How did THAT happen?

I’ve said that a few times in my almost 21 months as a mom. Today, though, is one for the record books.

The Babe and I were chilling before dinner with a little Baby E. She was sitting on my lap when all of a sudden I felt a rather warm, wet sensation. I thought, “well, maybe she just peed, and my leg feels warm because she’s sitting on it.” Obviously, it had been a long, hard day or I would have realized that if the diaper had contained the urine, my leg wouldn’t feel wet. She stayed put, and I wasn’t about to wreck the good Baby E mojo with an intermission diaper change.

So we continue to space out, and as the credits roll, the Babe climbs off and I realized that I am, in fact, wet. Really wet. Wet all around the crotch area of my own pants. Wet through to my underwear. And then I think to myself, “self, did you wet YOUR pants?” Because the Babe’s shorts? Totally dry.

But the Babe’s diaper weighed about as much as she does. So somehow, the she leaked out of the diaper, missed her own shorts and just literally peed on me (and the sofa). And I didn’t realize it til the Baby E dvd was over. That’s how good those damn DVD’s really are. Or that’s how tired I really am.

Signs you live amongst old folks


In our neighborhood, there are less than 15 kids–probably less than 10 that live in the neighborhood full time. I see three get on the middle school bus each day, I live with 1, and there are two little ones across the street. So the Babe doesn’t have many examples of what “kids do” in a neighborhood.

Instead, she watches the adults walk their dogs (no fences, so they’re all leash trained) and the dog-less adults just walk. And walk. And walk. That sort of purposeful fitness walking marked by the MP3 player, sports bra, reflective clothing and the bent arms. I think only one or two people jog. The rest of us, myself included, walk. So when she points to the men walking by and says, “Dada!” I say, “That man’s walking.” And she’ll repeat, “walking”. When she points to the dog walkers, I’ll say the dog’s going on a walk. And she’ll say, “walking”.

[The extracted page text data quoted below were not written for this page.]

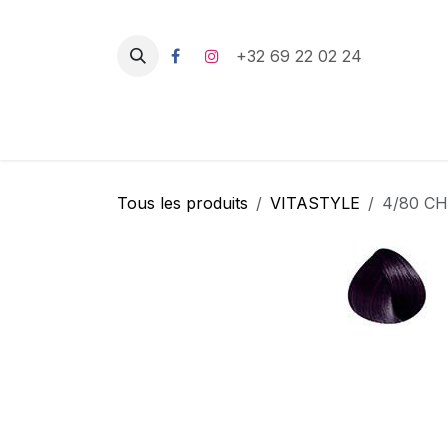
Se rendre au contenu
+32 69 22 02 24
Tous les produits
VITASTYLE
4/80 CH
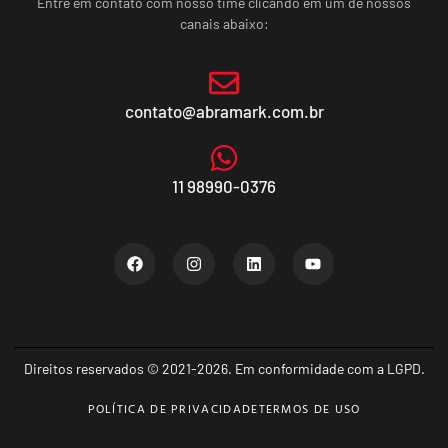
Entre em contato com nosso time clicando em um de nossos
canais abaixo:
contato@abramark.com.br
11 98990-0376
Direitos reservados © 2021-2026. Em conformidade com a LGPD.
POLÍTICA DE PRIVACIDADE
TERMOS DE USO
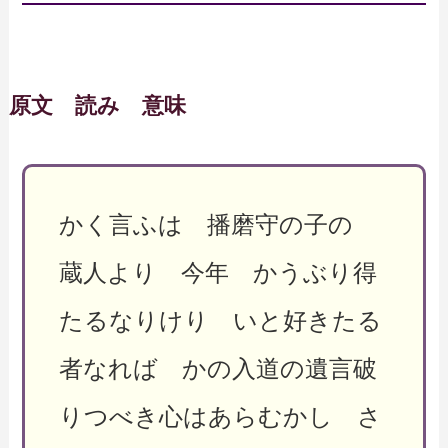
原文 読み 意味
かく言ふは 播磨守の子の
蔵人より 今年 かうぶり得
たるなりけり いと好きたる
者なれば かの入道の遺言破
りつべき心はあらむかし さ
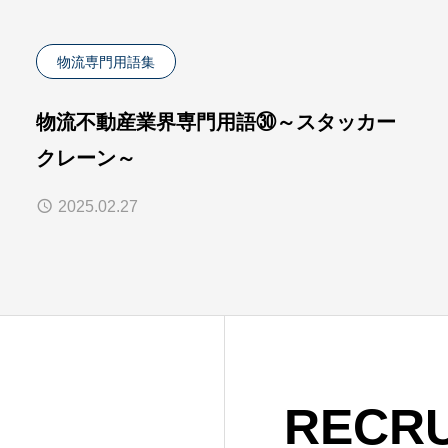
物流専門用語集
物流不動産業界専門用語㉚～スタッカー
クレーン～
2025.02.27
RECRU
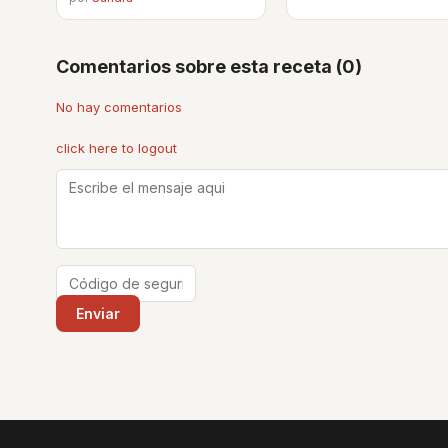
Comentarios sobre esta receta (0)
No hay comentarios
click here to logout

So now, when the Babe wants to go outside, she says, “Walking? Go walking? Go walking baby?”–which roughly translates into, “I’d like to get out my stroller and put my doll in it and barrel down the sidewalk.” !!!!

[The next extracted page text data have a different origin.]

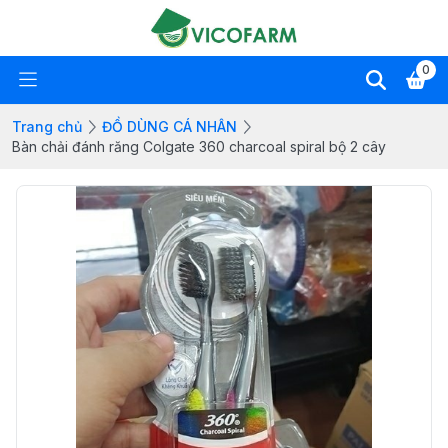
0
Trang chủ
ĐỒ DÙNG CÁ NHÂN
Bàn chải đánh răng Colgate 360 charcoal spiral bộ 2 cây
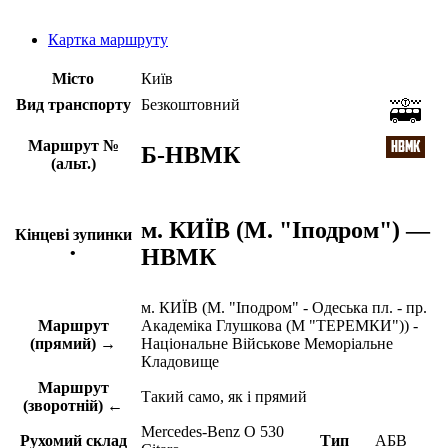
Картка маршруту
Місто
Київ
Вид транспорту
Безкоштовний
Маршрут №
Б-НВМК
(альт.)
м. КИЇВ (М. "Іподром") —
Кінцеві зупинки
НВМК
•
м. КИЇВ (М. "Іподром" - Одеська пл. - пр.
Маршрут
Академіка Глушкова (М "ТЕРЕМКИ")) -
(прямий) →
Національне Військове Меморіальне
Кладовище
Маршрут
Такий само, як і прямий
(зворотній) ←
Mercedes-Benz O 530
Рухомий склад
Тип
АБВ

It occurred to me today that she doesn’t use the word “Play”, like I think kids generally do–her word for going outside is “Walking.”

Definitely a sign we live amongst old folks.

Bloggy botox and BFF

It’s ok….you can tell me you’ve noticed….this blog has had some Botox. (blog-tox?) Anyway, I’ve had header envy for a long time, and when Susie of Bluebird blogs was offerring a portion of her proceeds to help a fellow blogger Kelli out, I thought it was divine intervention telling me to indulge–it wasn’t about me, it was about helping Kelli! (how’s that for logic?)

So here I am, with a spiffy new look.

That said, I am going to bed. We are still sort of recovering from yesterday’s birthday marathon. The Babe ended up sleeping through the night from when we put her down at around 4:30. No, I’m not exaggerating. She slept from 4:30pm until almost 6am this morning!! She awoke a new girl. Then after Mass, she took another 3 hour nap.

Since she was so full of energy, we took her to my friend’s dad’s house (where they are staying) and we had another play date–this time “only” 6 of the 7 kids who were with us yesterday. Four of whom are between 20-24 months old!!! BIG FUN. (we have 1, Angie has 2, her bro has 3)

BFF
You know those friends you just want to be in the same room with? It doesn’t matter how much you see them or how often you email or call…when you are together all is right with the world? Well, Angie is definitely one of those people for me. So after making a kick-ass dinner, we sat on the screen porch and watched our kids play together. They got along beautifully and had so.much.fun. Her girlie and my girlie took turns playing with the baby’s pumpkin seat–each one sitting for a spell while the other one rocked. They sat on the steps together after we told them they couldn’t scale the stairway gate. So stinking cute, I could have gobbled them both up!

And of course, in my mind, I’m imagining that they too will room together in college, and be the kind of friends who can just be in a room together and just be.